▶ **EXERCISE**:
Edit the lines below so that "transcribe" becomes "write out" wherever it occurs, changing nothing else. Leave the pictures out of your answer.

======== AVAILABLE DATA ========

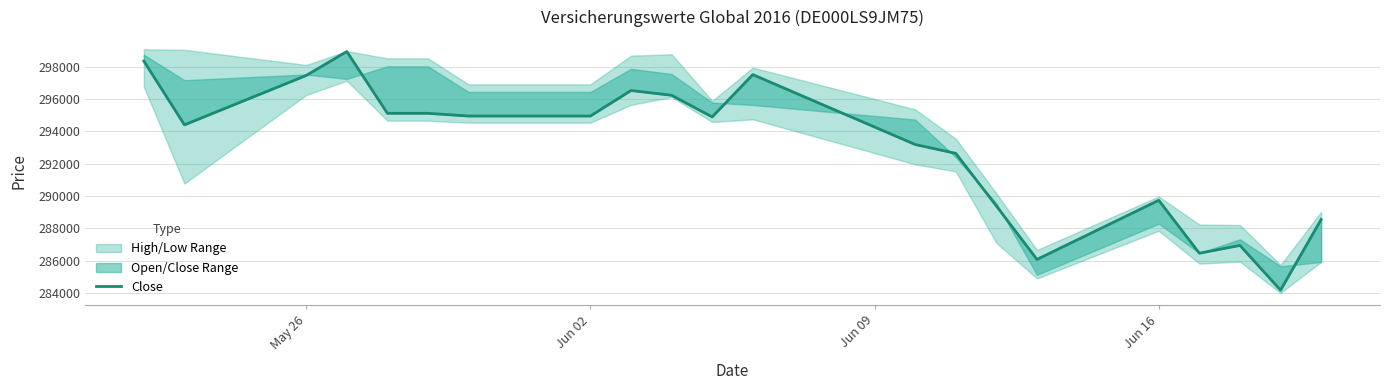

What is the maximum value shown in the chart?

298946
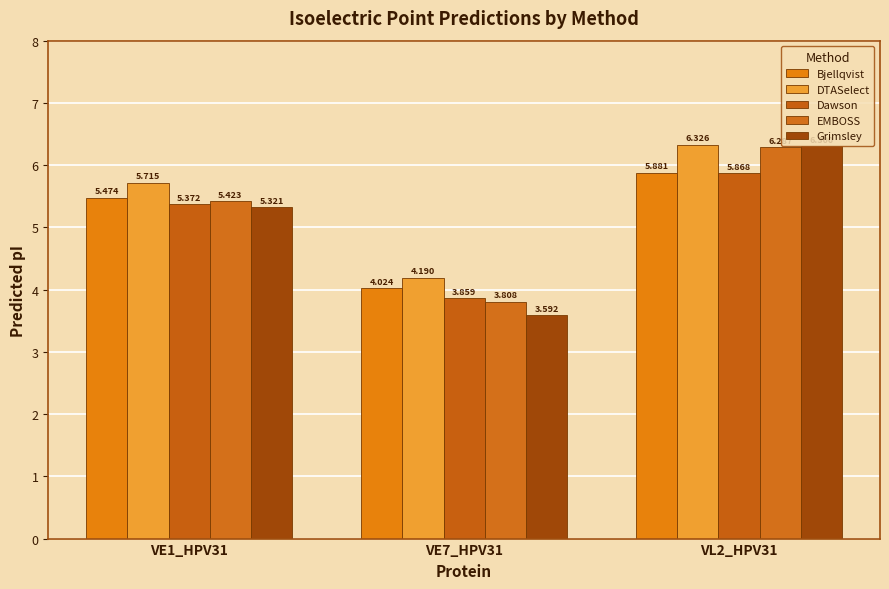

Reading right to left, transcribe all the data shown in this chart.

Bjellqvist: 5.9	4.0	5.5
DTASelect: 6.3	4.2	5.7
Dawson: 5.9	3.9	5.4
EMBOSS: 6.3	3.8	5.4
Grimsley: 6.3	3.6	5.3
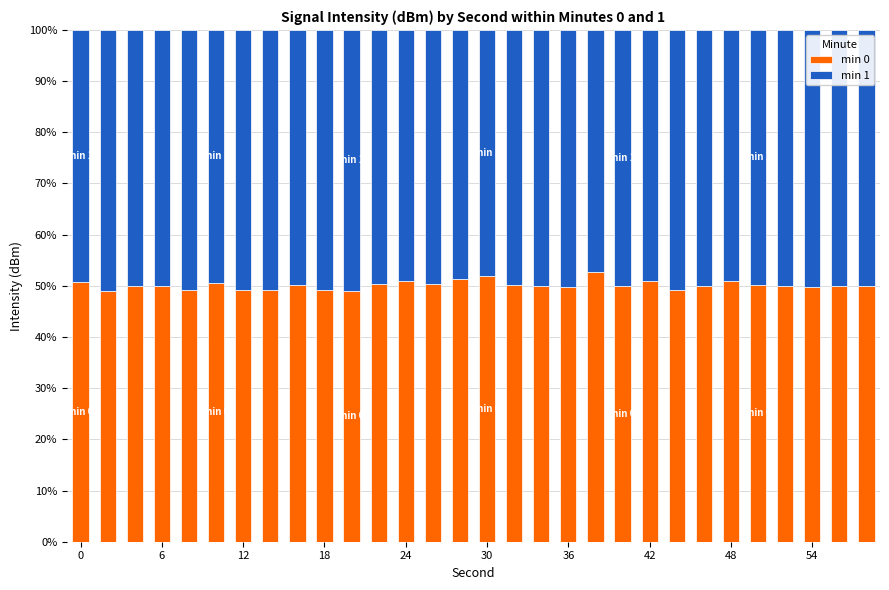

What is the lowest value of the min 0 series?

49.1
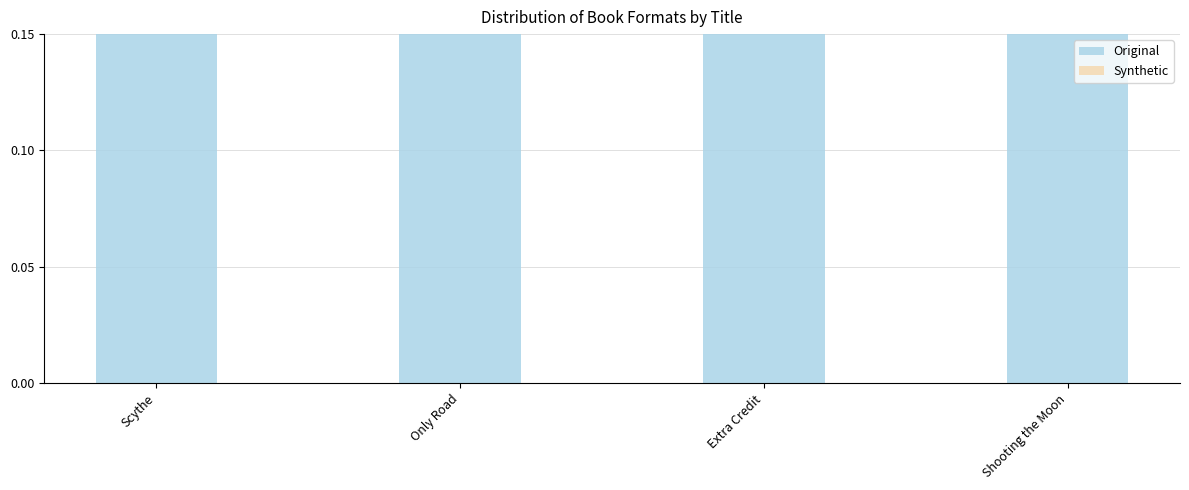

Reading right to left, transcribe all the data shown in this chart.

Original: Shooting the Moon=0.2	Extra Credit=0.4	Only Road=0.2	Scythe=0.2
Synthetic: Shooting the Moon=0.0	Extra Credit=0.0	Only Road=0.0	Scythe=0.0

========

▶ **COMPLETED TASK**:
What is the maximum value shown in the chart?

298946

Reading right to left, write out all the data shown in this chart.

Bjellqvist: 5.9	4.0	5.5
DTASelect: 6.3	4.2	5.7
Dawson: 5.9	3.9	5.4
EMBOSS: 6.3	3.8	5.4
Grimsley: 6.3	3.6	5.3

What is the lowest value of the min 0 series?

49.1

Reading right to left, write out all the data shown in this chart.

Original: Shooting the Moon=0.2	Extra Credit=0.4	Only Road=0.2	Scythe=0.2
Synthetic: Shooting the Moon=0.0	Extra Credit=0.0	Only Road=0.0	Scythe=0.0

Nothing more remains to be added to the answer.